*** Block opens ***

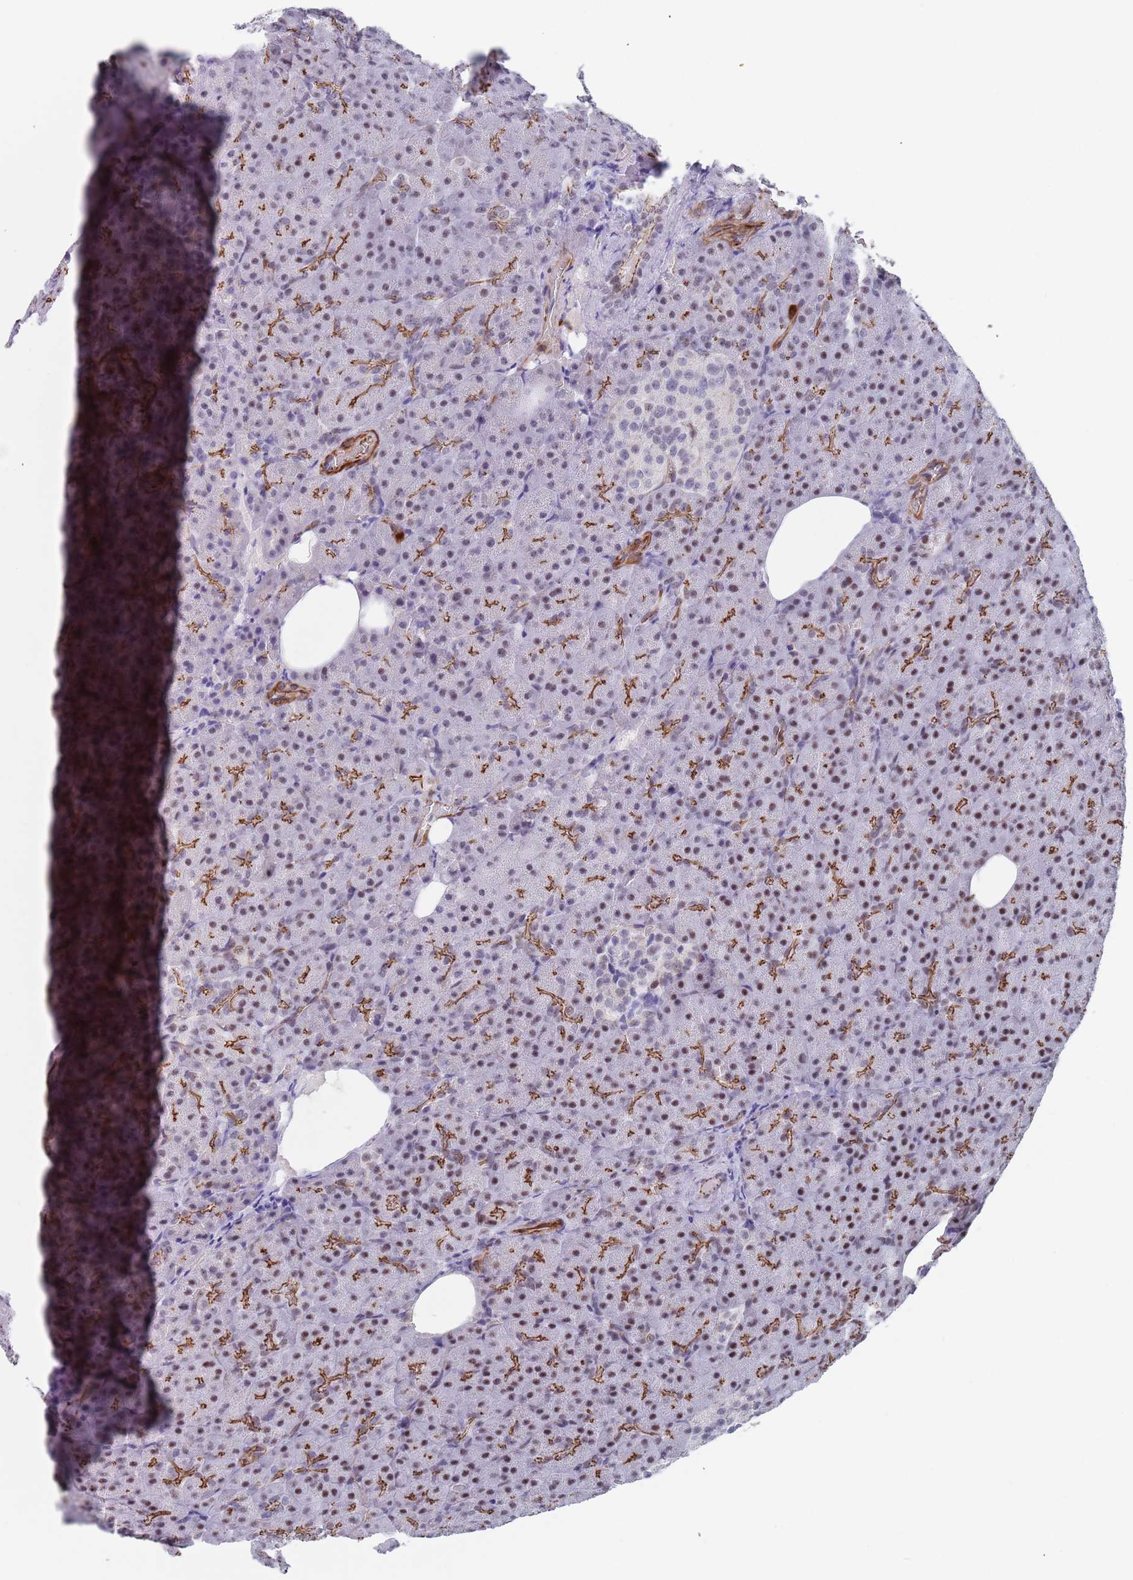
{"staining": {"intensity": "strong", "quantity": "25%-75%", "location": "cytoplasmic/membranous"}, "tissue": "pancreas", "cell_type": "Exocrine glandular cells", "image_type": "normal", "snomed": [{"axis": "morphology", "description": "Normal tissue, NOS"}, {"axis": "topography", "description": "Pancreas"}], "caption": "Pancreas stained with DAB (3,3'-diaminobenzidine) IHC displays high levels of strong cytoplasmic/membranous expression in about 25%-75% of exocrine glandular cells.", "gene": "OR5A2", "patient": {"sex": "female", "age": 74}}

*** Block closes ***
*** Block opens ***

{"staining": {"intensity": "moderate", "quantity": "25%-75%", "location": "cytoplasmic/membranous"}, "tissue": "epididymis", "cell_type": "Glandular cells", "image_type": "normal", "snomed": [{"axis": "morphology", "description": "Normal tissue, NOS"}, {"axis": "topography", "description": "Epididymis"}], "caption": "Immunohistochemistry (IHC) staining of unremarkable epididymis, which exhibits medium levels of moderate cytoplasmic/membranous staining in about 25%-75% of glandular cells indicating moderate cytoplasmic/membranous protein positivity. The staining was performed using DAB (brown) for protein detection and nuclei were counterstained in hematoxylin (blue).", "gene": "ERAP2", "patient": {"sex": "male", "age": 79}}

*** Block closes ***
*** Block opens ***

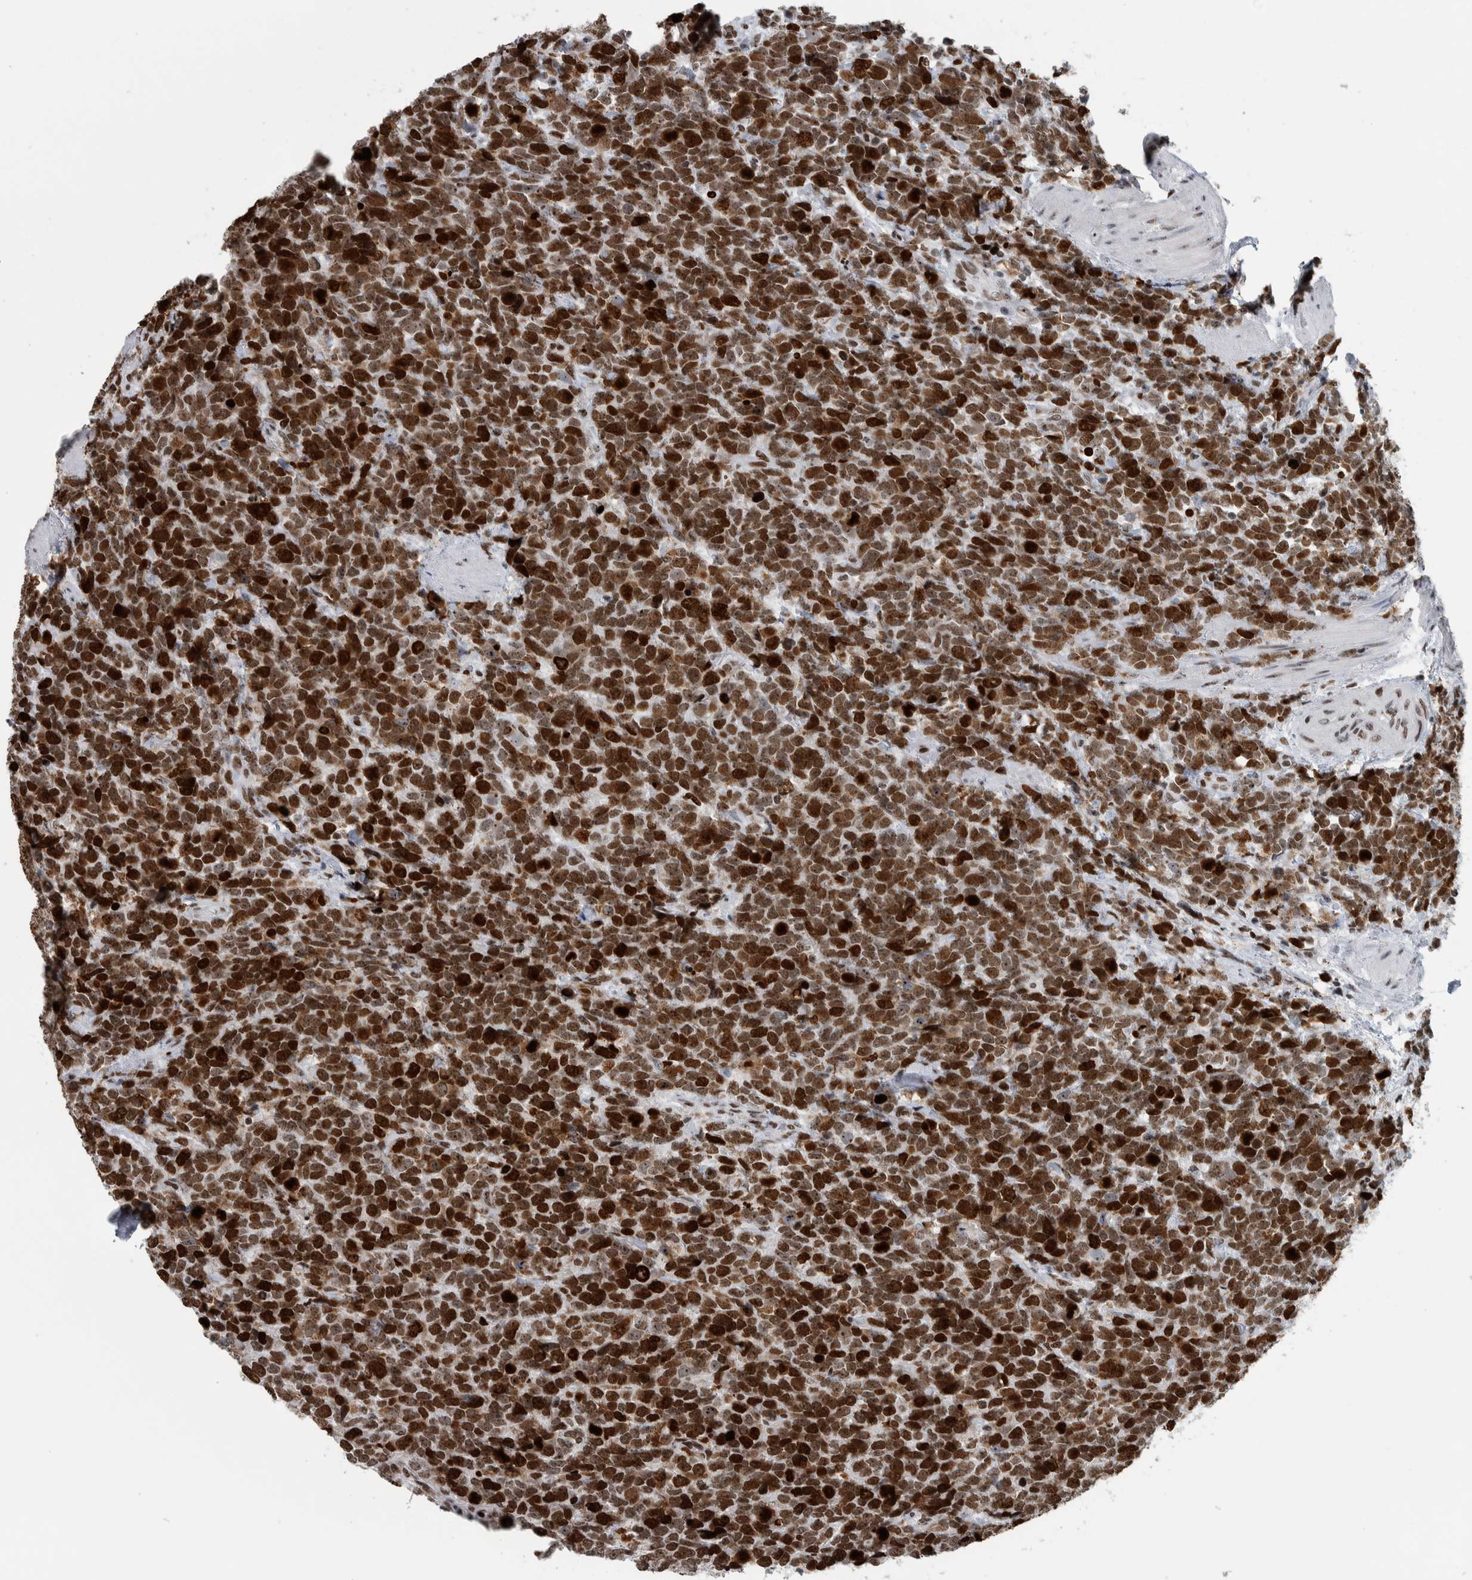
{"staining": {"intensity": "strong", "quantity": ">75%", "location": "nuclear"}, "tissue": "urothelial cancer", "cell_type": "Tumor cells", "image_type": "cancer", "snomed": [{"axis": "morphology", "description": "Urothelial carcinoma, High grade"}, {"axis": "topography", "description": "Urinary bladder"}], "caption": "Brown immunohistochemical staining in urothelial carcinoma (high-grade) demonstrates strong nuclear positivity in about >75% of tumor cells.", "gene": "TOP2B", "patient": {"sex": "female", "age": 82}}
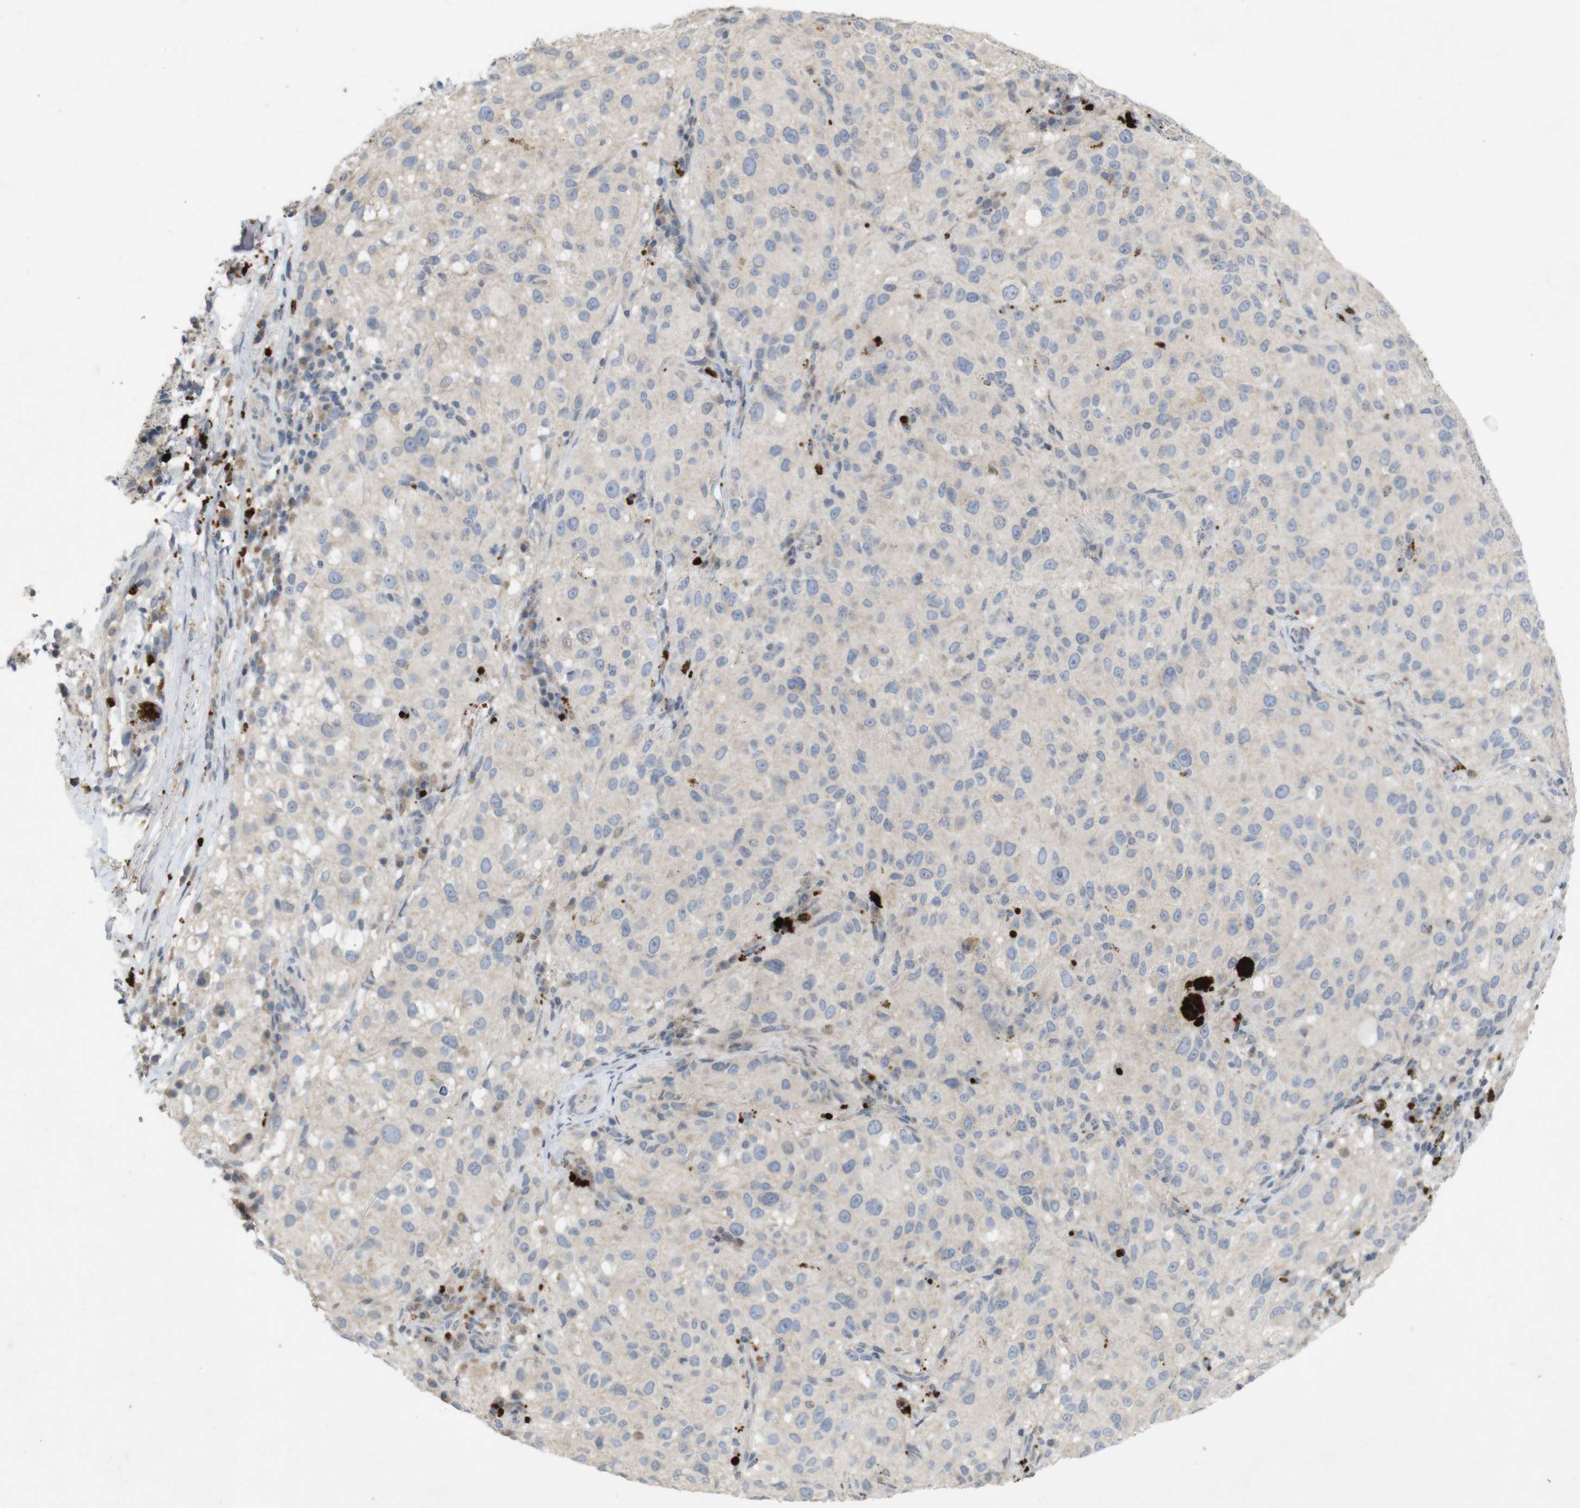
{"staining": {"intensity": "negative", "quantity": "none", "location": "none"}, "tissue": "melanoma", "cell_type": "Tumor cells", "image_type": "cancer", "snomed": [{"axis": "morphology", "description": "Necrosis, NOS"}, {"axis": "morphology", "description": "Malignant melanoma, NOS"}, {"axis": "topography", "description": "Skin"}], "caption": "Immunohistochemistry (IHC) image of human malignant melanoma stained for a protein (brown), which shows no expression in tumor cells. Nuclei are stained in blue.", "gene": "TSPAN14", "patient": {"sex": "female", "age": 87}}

*** Block closes ***

YOUR INSTRUCTIONS - Exact copy, pictures excluded: from the line with "immunohistochemical staining in" up to and including the line with "(IHC) image of" in the data above.

EXPECTED ANSWER -
{"staining": {"intensity": "strong", "quantity": ">75%", "location": "nuclear"}, "tissue": "urothelial cancer", "cell_type": "Tumor cells", "image_type": "cancer", "snomed": [{"axis": "morphology", "description": "Urothelial carcinoma, High grade"}, {"axis": "topography", "description": "Urinary bladder"}], "caption": "Brown immunohistochemical staining in urothelial carcinoma (high-grade) demonstrates strong nuclear positivity in about >75% of tumor cells.", "gene": "TOP2B", "patient": {"sex": "female", "age": 82}}
{"staining": {"intensity": "negative", "quantity": "none", "location": "none"}, "tissue": "melanoma", "cell_type": "Tumor cells", "image_type": "cancer", "snomed": [{"axis": "morphology", "description": "Necrosis, NOS"}, {"axis": "morphology", "description": "Malignant melanoma, NOS"}, {"axis": "topography", "description": "Skin"}], "caption": "Immunohistochemistry (IHC) image of human malignant melanoma stained for a protein (brown), which shows no expression in tumor cells. Nuclei are stained in blue.", "gene": "TSPAN14", "patient": {"sex": "female", "age": 87}}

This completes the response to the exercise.